----- DATA TO EXAMINE
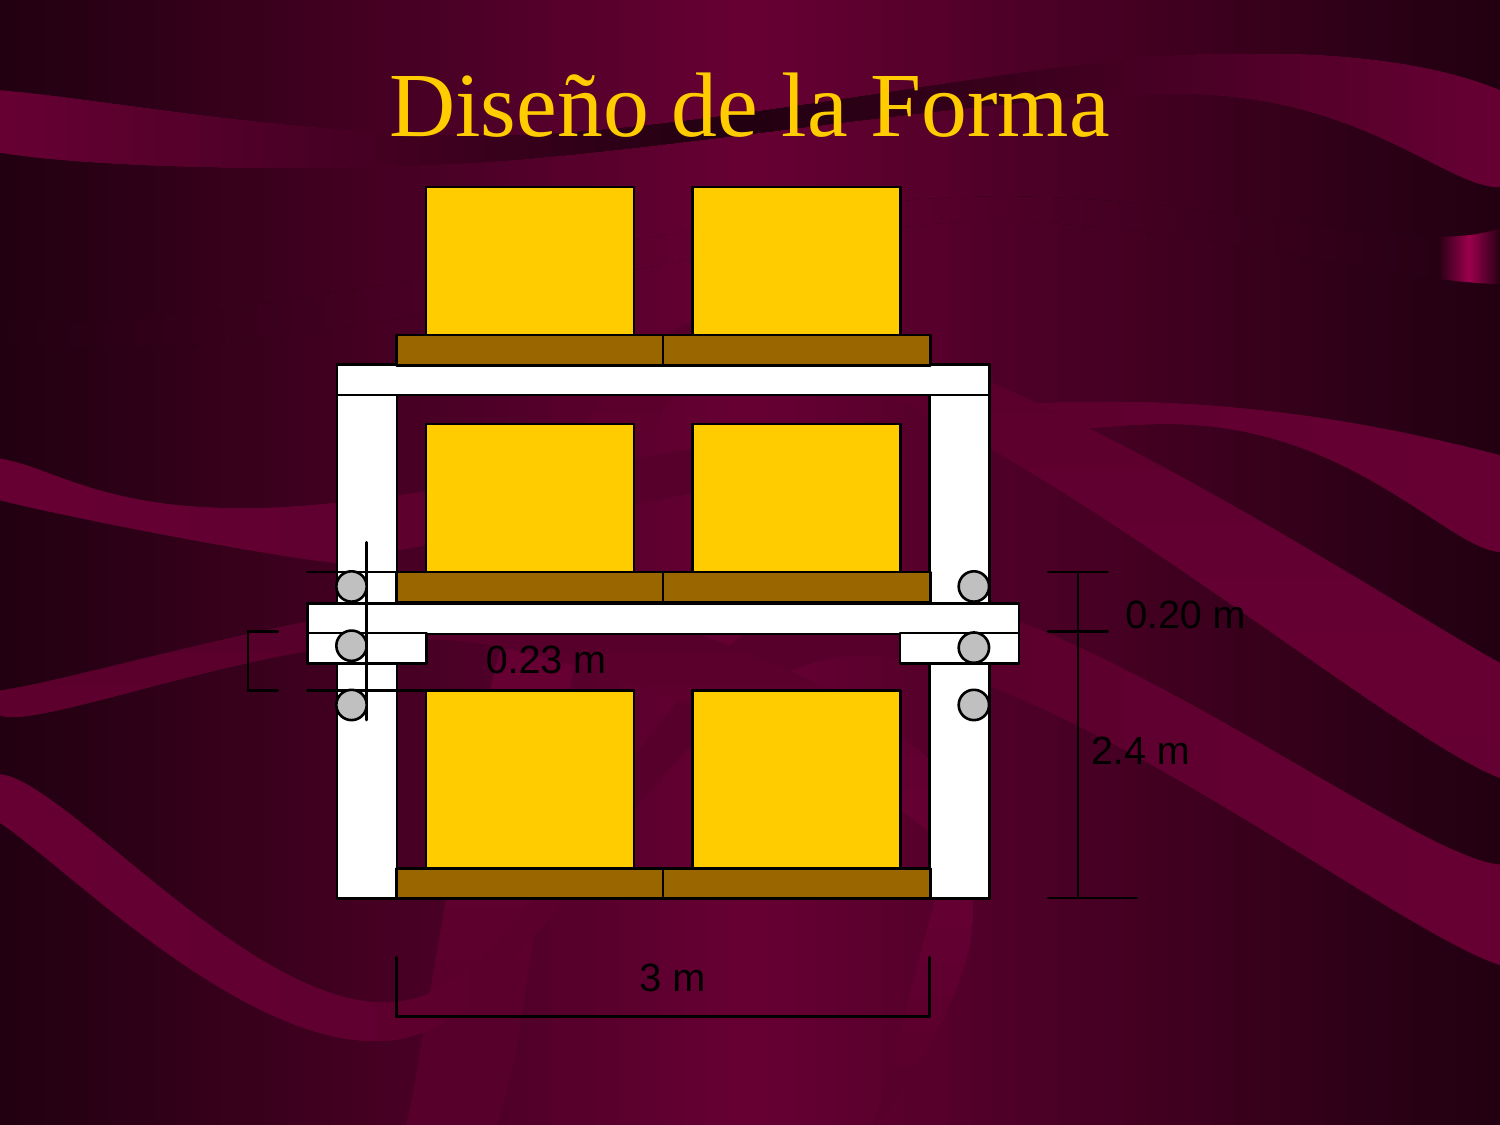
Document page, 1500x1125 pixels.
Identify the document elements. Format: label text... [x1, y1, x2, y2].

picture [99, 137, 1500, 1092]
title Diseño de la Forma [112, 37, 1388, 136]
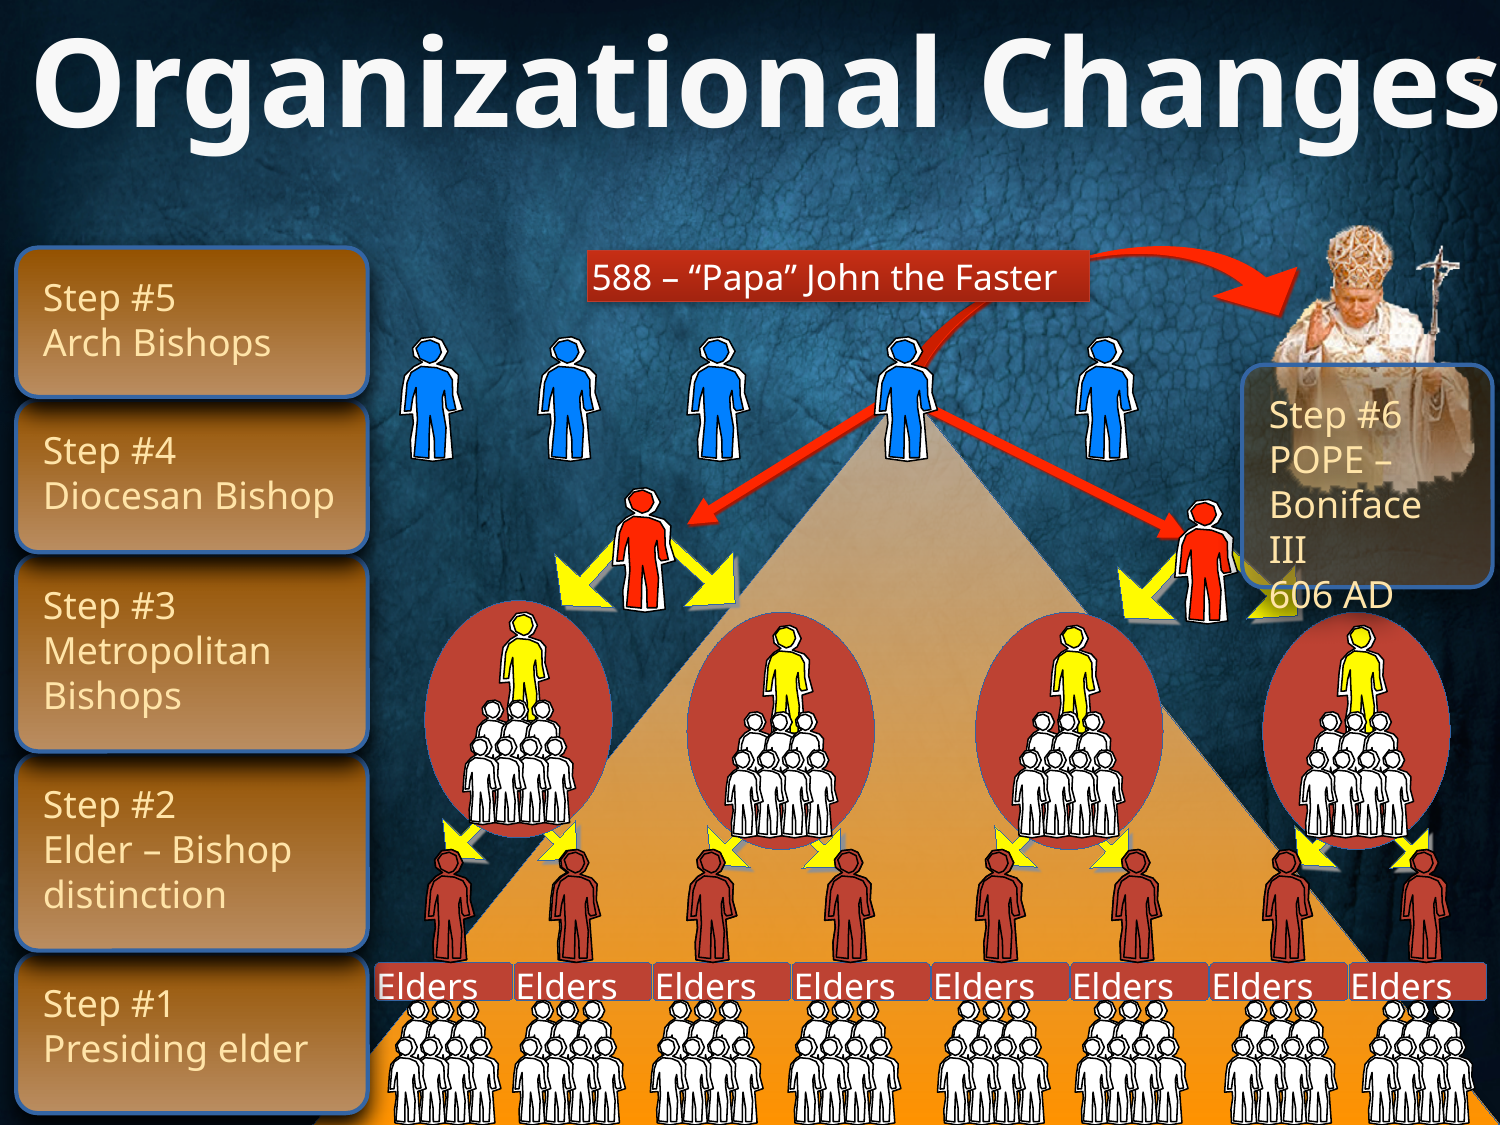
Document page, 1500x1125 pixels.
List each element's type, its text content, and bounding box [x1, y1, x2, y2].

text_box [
----------
### WHAT YOU ARE ASKED TO DO
Nothing but an exact copy of the data, without pictures, should be returned.

### ANSWER SECTION
Document page, 1500x1125 pixels.
Identify the document elements. Format: label text... [x1, y1, x2, y2].

picture [99, 137, 1500, 1092]
title Diseño de la Forma [112, 37, 1388, 136]
Document page, 1500x1125 pixels.
List each element's type, its text content, and bounding box [x1, y1, x2, y2].

text_box [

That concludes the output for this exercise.